Thanks guys for answering my question (as well as providing some very heated discussion of phosgene...)

----------


## Timmo

> it was located in my kitchen where the current fridge it, it would be under 2 feet from the gas stove.....hmm gas stove....naked flame.....phosgene gas.  Crock?  No risk?

  Now who started talking about the gas stove? I don't see how a stove could cause a toxic diaster in a house.   

> yet while we are talking about refrigerators (not air con units) you state that there is situations where there is risk (ie when it contacts a naked flame, and at that stage noone was talking about a stove somehow managing to burn pipes.

  I mention air con units because they are just big fridges and you are talking up the phosgene risk of a fridge which dims in comparison to an A/C unit. I mentioned situations which imply a risk of toxic byproducts to explain why they won't be present in raw refrigerant.   

> ?Few facts? I'm not the one who called Wheelin's answer a crock of ????? because he mentioned the decomposition of R22 to phosgene.

  Phosgene will not occur in cooked refrigerant as a result of exceeding critical temp. Thermal decomposition and combustion are two separate processes. Phosgene production requires oxygen and very high temps.   

> Old fridge prior mid 80's gas in dangerous to your health same stuff used in previous wars to gas soldiers.

  wheelin suggested that phosgene was present in old systems. It isn't. simple. A spade being a spade, If its not a crock of ......, then what is it? Phosgene needs to be produced. 
Also R12 was in production in Australia until 1994.
Automotive A/C systems dont use r22. (due to high head pressures)
Domestic fridges don't have seals that need to be lubricated. (they are hermetically sealed)   

> Guess I must have been a bit soft

  That would explain why you're so precious about this subject. :Biggrin:  (if that doesn't make stuart ban me, nothing will!)

----------


## Brickie

I think its true, the last time I moved a fridge from one house to another I ran an extension cord all the way, bit of a bugger really as it was over 130kms, still, it saved the fridge.. :Cool:

----------


## tea lady

Every time I read this title I think its about wood turning. Turning with a frig? Never heard of it. :Rolleyes:  :Biggrin:

----------


## Brickie

> Turning with a frig? Never heard of it.
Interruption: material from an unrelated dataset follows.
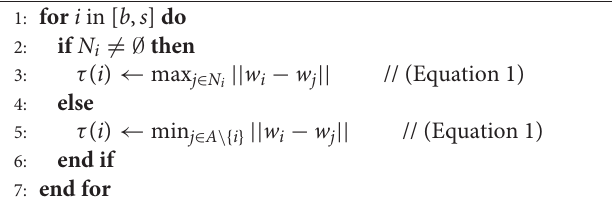
Algorithm 2 . (Associative) SOINN+ Calculation of similarity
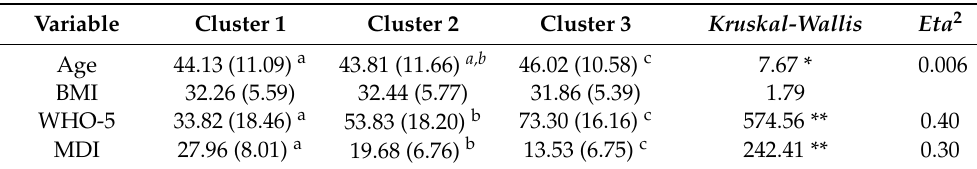
Table 5. Mean comparisons on the well-being, depression and sociodemographic data in the female subsample.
  You either turn with a frig or without a frig, from what Ive seen most dont give a frig.. :Biggrin:

----------


## jmk89

> Every time I read this title I think its about wood turning. Turning with a frig? Never heard of it.

   

> You either turn with a frig or without a frig, from what Ive seen most dont give a frig..

  
Of course it's about turning: 
See this thread - http://www.woodworkforums.ubeaut.com...hlight=freezer

----------


## Stuart

:Flame thrower:

----------


## jmk89

> 

  Well that's another way to dry out the wood!! :Biggrin:  :Biggrin:

----------


## Stuart

Just trying to make some phosgene to sniff  :Wink:   :Biggrin:  
(anyway, couldn't find a "ducking for cover" smilie!!)

----------